En la fórmula cuerpo, mente y espíritu, siempre había una dimensión que se me escapaba de la ecuación. Vengo de una casa de intelectuales progre, de esas donde todo se debate y se fomenta la libertad. En mi familia, la lectura era un mandato y nos criaban con poesías y cuentos, se nos perdían unicornios azules mientras mi papá tocaba la guitarra y mi mamá inventaba la crianza según su instinto. Ambos estudiaron Letras, y a los cuarenta y pico mi mamá comenzó su búsqueda espiritual, nos hacía visualizaciones, nos hablaba del poder de la mente y empezaba a meditar . Todo esto está en mis genes, pero lo que no se incentivó nunca fue el deporte. Aun así, de chica empecé atletismo, amaba la velocidad que podían darme mis piernas, pero cuando terminé el colegio dejé todo. Me anotaba por épocas al gimnasio –convengamos en que siempre fui flaca, pero de contextura "flancito"–, incluso en un momento terminé en esos gyms de mujeres que solo hacen un circuito de 20 minutos. Recién hace unos años volví a correr con un running team , me conecté de nuevo con esa libertad que te da avanzar venga lo que venga: aunque te quedes sin aire, aunque te duelan las piernas, aunque sientas que no das más. Venía de años de ser una meditadora vaga, que te hace una rutina de yoga bostezando y después se apoltrona en el sillón en posición de loto. Pero no sentía latir con fuerza mi corazón, en esa taquicardia que te hace saber que estás viva. En mi esquema mental, verte bien no era un valor, sino que tenía que ser inteligente y profunda. Así fue que, con 37 años, un día me vi al espejo y no me gusté. Y después de un parate, decidí invertir lo que gastaba en psicóloga en personal trainer. La decisión podría sonarles polémica, quizá valga aclarar que me analizo desde los 13 años, por si temen por mi salud mental. Empecé con Sari, una entrenadora amiga, tres veces por semana.
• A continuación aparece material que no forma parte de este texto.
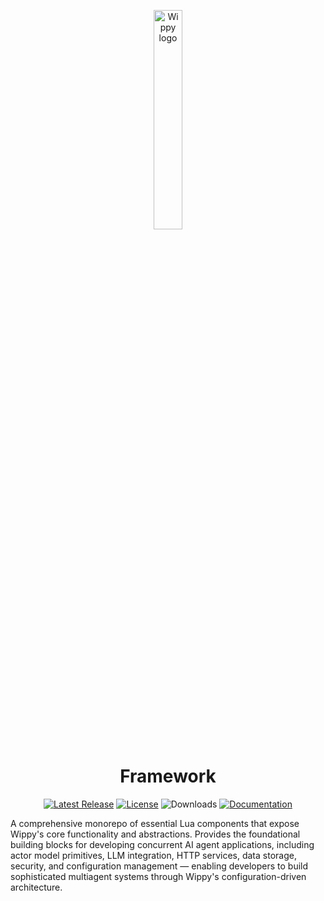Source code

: <p align="center">
    <a href="https://wippy.ai" target="_blank">
        <picture>
            <source media="(prefers-color-scheme: dark)" srcset="https://github.com/wippyai/.github/blob/main/logo/wippy-text-dark.svg?raw=true">
            <img width="30%" align="center" src="https://github.com/wippyai/.github/blob/main/logo/wippy-text-light.svg?raw=true" alt="Wippy logo">
        </picture>
    </a>
</p>
<h1 align="center">Framework</h1>
<div align="center">

[![Latest Release](https://img.shields.io/github/v/release/wippyai/framework?style=flat-square)][releases-page]
[![License](https://img.shields.io/github/license/wippyai/framework?style=flat-square)](LICENSE)
![Downloads](https://img.shields.io/github/downloads/wippyai/framework/total?style=flat-square)
[![Documentation](https://img.shields.io/badge/documentation-online-brightgreen.svg?style=flat-square)][documentation]

</div>

A comprehensive monorepo of essential Lua components that expose Wippy's core functionality and abstractions.
Provides the foundational building blocks for developing concurrent AI agent applications,
including actor model primitives, LLM integration, HTTP services, data storage, security,
and configuration management — enabling developers to build sophisticated multiagent systems through Wippy's configuration-driven architecture.

[documentation]: https://docs.wippy.ai
[releases-page]: https://github.com/wippyai/framework/releases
Y decidí llamar a este desafío #ProyectoPampita.
Una parte mía argumentó que era frívolo, mientras la otra la convencía de que abrazar el cuerpo podía ser una nueva manera de amarme. Así fue: amanezco 6.30, me tomo mi batido de proteína, y durante una hora siento que me muero. ¡Ja...!, no estaría siendo muy inspirador este relato. Pero hay algo tan increíble al disolverte en el cansancio, incluso de sentir que no das más y aún así ponerte de pie. La única receta es la disciplina: ¿podés levantarte aunque te dé fiaca?, ¿aunque la mente te ponga mil excusas?, ¿aunque quieras cancelar la noche anterior? No sé bien cómo se hace, lo que sí aprendí es a simplemente levantarme. Y hacerlo, punto: no dudar. A pesar de que mi mente proteste y se oponga, descubrí cómo sacarle atención cuando me quiere boicotear. Quizá la fuerza de voluntad y la exigencia también estén en mis genes, pero creo que lo que me da la convicción es el objetivo final. Que no es tener el cuerpo de Pampita en el verano (o sí, ¡¿quién te dice?!), sino integrar la dimensión desconocida.
Hay algo tan poderoso en saber que puedo atravesar la incomodidad, cómo puedo dar más de mis límites impuestos. Veo cada clase cómo mi cuerpo se arma y se planta en el mundo distinto. "La fuerza emocional y la mental vienen de la mano de un cuerpo fuerte", dice mi querido mentor espiritual Akash Barwal. Y así me siento, porque, desde que descubrí que tengo músculos, la vida me parece más liviana y la ecuación da positiva.